▸ Aim of the task: The task calls for the lines below from the line with "195 Broad St. Wadsworth OH 44281" to the line with "Head of Claims", both ends included, copied exactly, without any pictures.
:: Supplied material
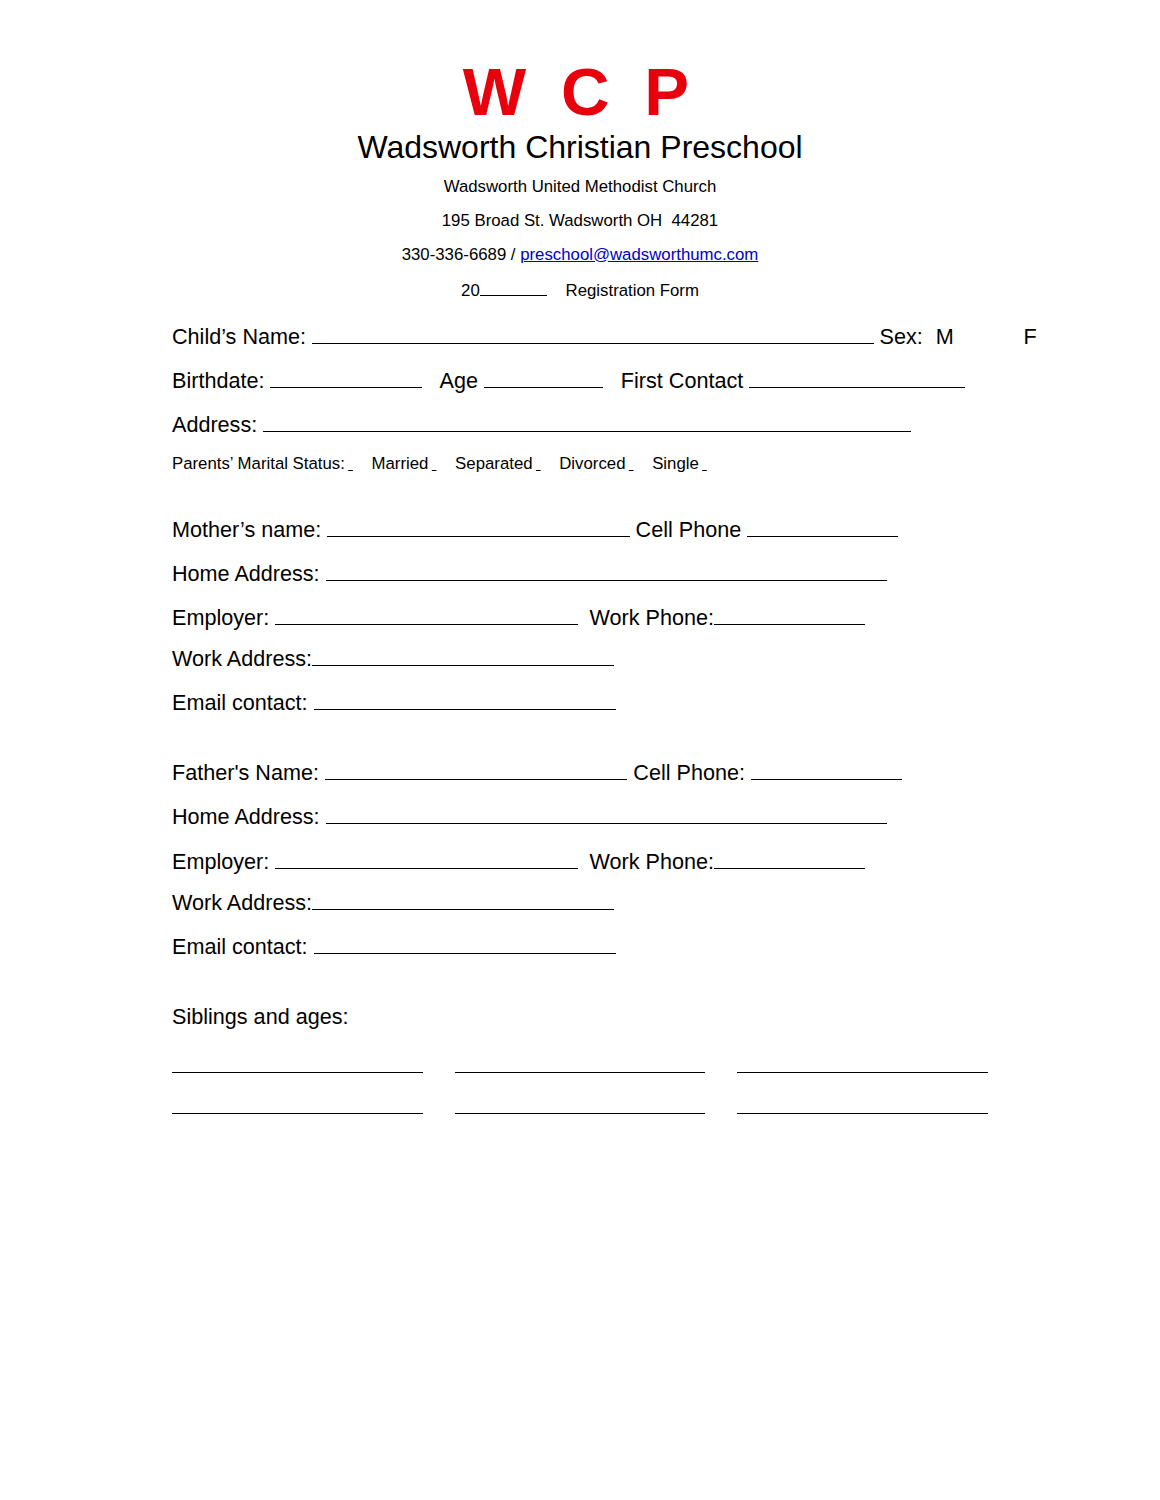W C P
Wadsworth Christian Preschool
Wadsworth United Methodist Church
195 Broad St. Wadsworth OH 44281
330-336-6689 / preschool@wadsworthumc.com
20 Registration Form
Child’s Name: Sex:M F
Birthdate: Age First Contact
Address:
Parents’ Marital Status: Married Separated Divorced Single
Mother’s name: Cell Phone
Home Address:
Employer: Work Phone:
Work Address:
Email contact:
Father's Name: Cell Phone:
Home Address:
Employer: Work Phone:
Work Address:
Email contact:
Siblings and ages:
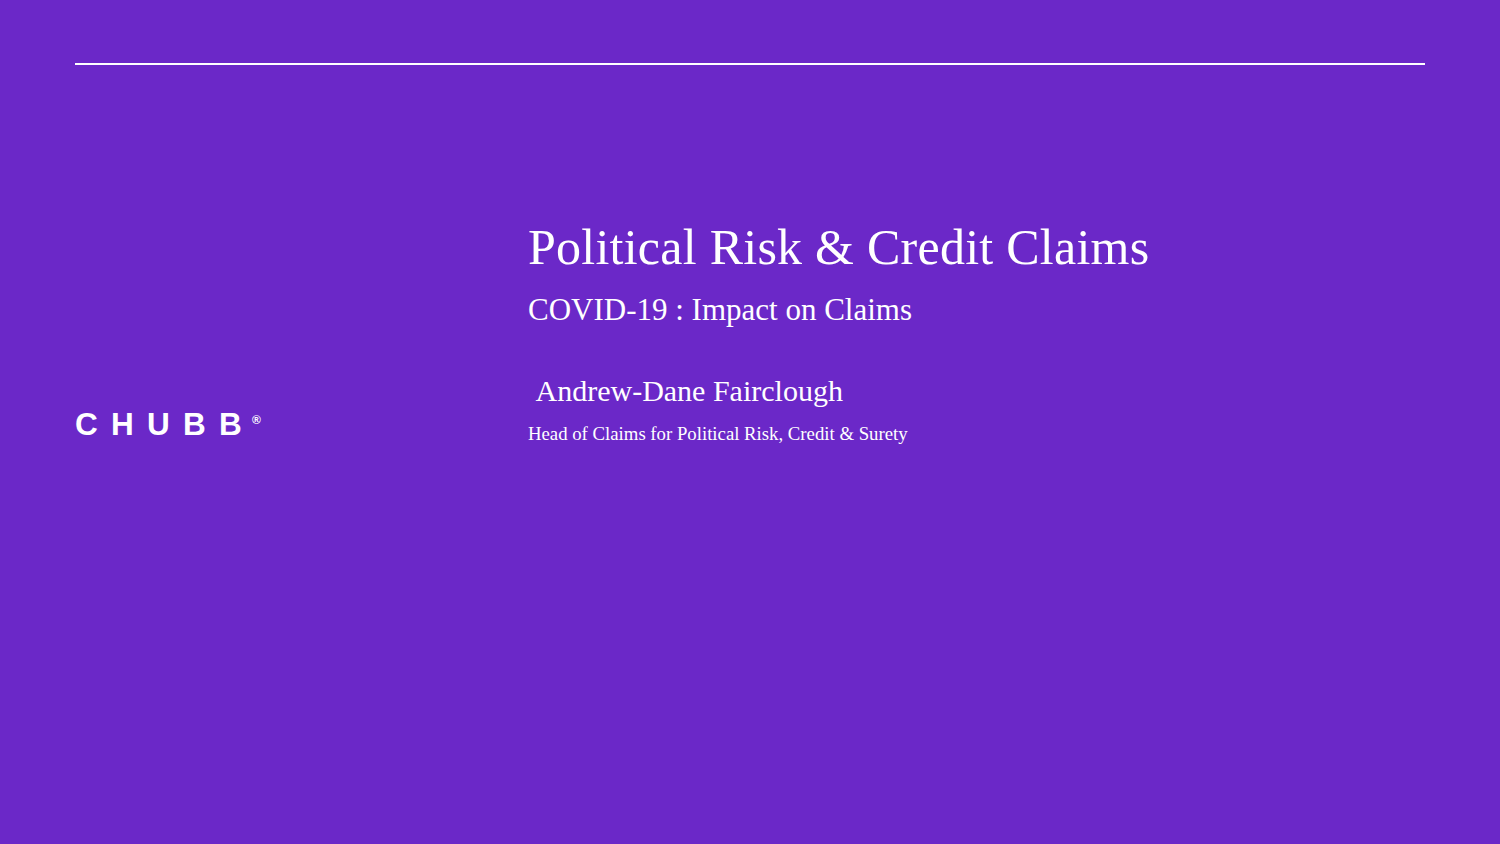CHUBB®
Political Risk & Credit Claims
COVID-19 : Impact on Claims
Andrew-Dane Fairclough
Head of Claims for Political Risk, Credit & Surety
::::
:: Supplied material
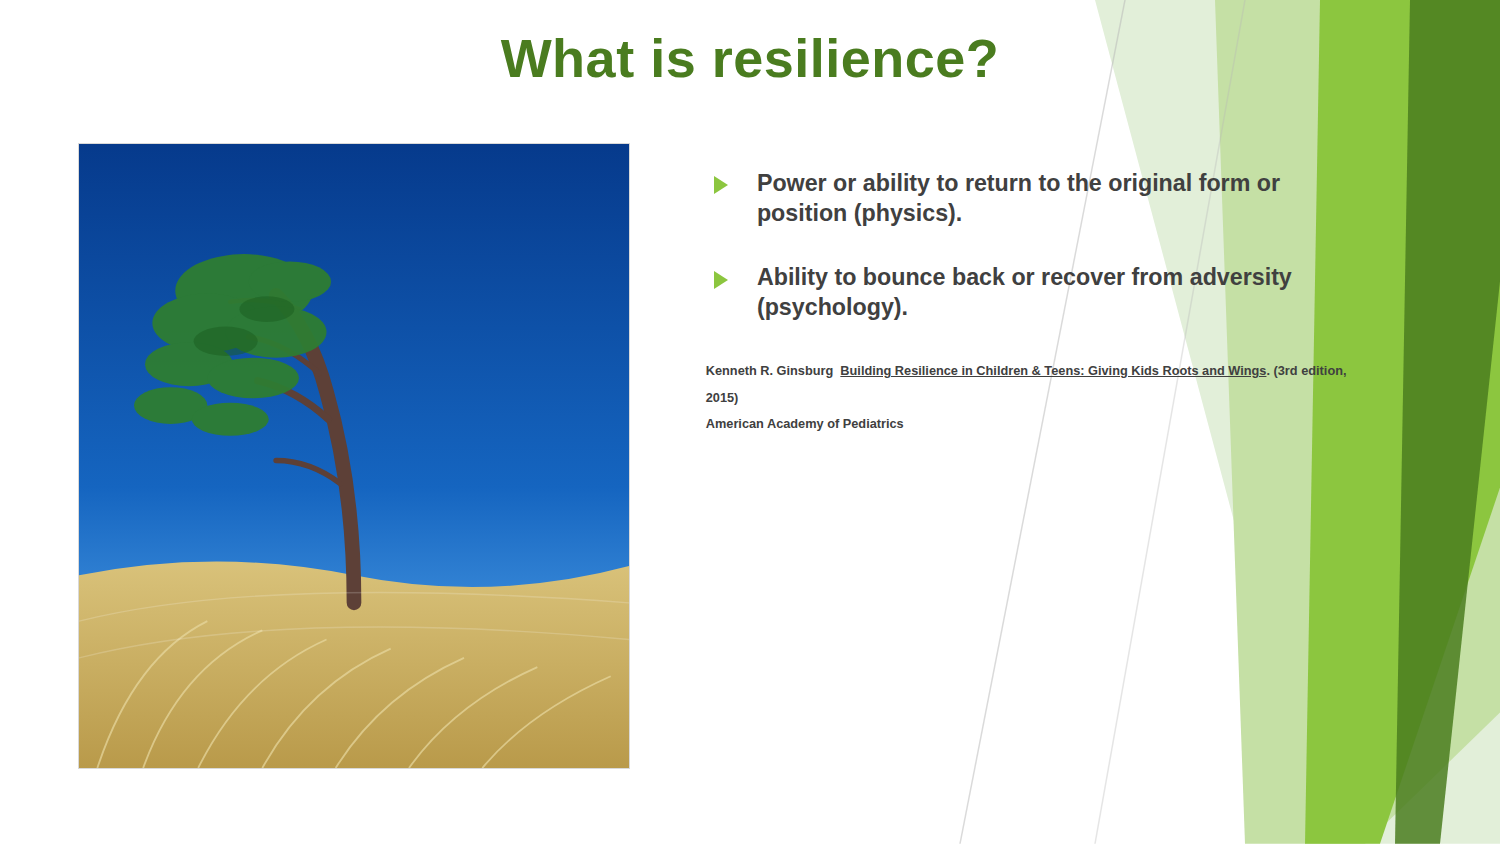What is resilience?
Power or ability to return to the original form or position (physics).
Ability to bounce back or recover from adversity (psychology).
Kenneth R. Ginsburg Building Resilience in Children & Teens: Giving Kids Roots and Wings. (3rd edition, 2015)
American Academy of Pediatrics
::::
:: Supplied material
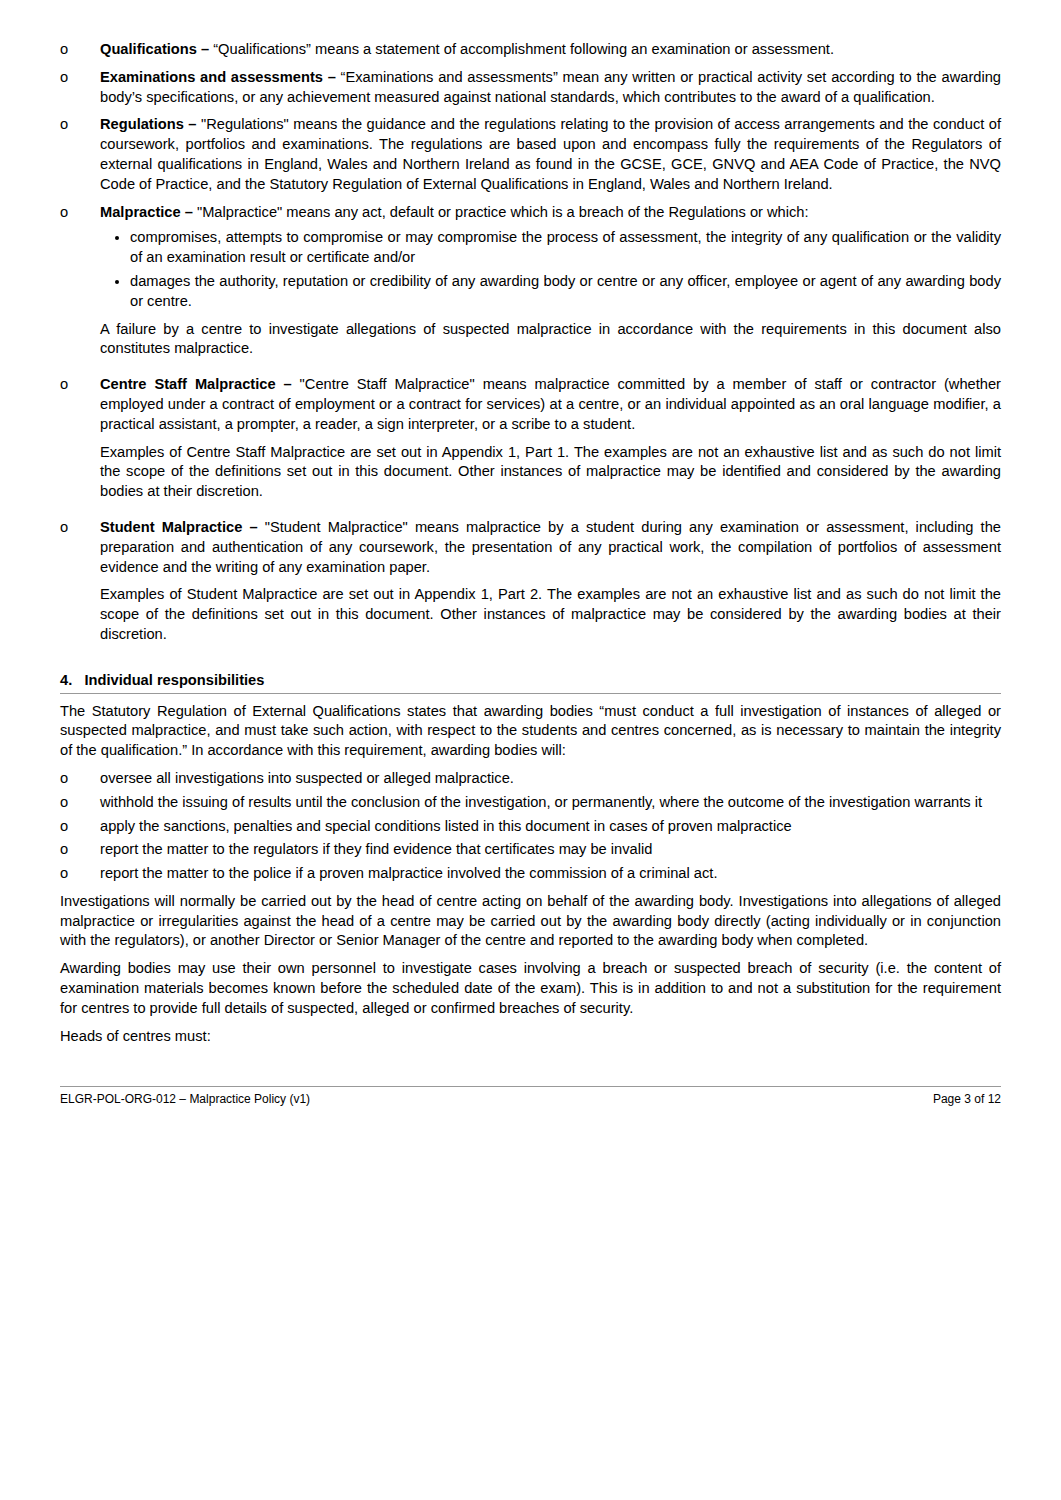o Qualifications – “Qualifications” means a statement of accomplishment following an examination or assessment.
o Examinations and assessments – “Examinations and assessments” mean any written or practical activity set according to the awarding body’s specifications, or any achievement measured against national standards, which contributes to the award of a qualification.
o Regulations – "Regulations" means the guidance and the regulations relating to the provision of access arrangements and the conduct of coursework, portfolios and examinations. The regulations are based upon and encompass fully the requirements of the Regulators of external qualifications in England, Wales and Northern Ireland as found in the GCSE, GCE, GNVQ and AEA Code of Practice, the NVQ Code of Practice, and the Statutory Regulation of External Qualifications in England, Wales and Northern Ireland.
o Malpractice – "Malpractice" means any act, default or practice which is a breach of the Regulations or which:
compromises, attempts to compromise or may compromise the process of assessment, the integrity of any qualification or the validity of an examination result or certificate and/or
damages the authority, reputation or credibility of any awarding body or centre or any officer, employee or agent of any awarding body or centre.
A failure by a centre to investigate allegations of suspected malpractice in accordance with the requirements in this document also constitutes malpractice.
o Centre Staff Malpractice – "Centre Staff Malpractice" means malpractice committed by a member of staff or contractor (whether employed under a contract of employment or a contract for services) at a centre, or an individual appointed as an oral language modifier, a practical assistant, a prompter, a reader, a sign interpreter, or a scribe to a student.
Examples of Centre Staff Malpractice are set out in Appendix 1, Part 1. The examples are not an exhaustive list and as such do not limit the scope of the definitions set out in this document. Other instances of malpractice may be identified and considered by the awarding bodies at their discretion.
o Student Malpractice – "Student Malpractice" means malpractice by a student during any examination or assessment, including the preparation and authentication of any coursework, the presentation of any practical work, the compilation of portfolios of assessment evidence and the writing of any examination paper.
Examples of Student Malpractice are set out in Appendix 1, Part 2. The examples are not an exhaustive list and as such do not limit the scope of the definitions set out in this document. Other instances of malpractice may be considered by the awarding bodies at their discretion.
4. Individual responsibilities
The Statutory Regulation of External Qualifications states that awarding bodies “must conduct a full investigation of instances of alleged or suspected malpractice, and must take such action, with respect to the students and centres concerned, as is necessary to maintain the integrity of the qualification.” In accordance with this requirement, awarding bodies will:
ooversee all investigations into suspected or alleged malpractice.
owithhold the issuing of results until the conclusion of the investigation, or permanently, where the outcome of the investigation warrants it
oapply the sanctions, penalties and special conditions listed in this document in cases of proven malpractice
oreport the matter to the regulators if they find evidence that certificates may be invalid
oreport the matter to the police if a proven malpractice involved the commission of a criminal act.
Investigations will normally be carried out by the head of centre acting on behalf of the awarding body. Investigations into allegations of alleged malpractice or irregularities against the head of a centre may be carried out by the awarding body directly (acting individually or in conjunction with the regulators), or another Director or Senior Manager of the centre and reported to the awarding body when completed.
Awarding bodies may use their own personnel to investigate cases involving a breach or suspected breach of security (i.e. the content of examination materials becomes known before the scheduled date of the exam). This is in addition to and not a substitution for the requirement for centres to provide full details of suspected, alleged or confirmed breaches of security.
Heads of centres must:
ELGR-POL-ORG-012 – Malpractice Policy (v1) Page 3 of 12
::::
▸ Exercise solution:
195 Broad St. Wadsworth OH 44281
330-336-6689 / preschool@wadsworthumc.com
20 Registration Form
Child’s Name: Sex:M F
Birthdate: Age First Contact
Address:
Parents’ Marital Status: Married Separated Divorced Single
Mother’s name: Cell Phone
Home Address:
Employer: Work Phone:
Work Address:
Email contact:
Father's Name: Cell Phone:
Home Address:
Employer: Work Phone:
Work Address:
Email contact:
Siblings and ages:
CHUBB®
Political Risk & Credit Claims
COVID-19 : Impact on Claims
Andrew-Dane Fairclough
Head of Claims for Political Risk, Credit & Surety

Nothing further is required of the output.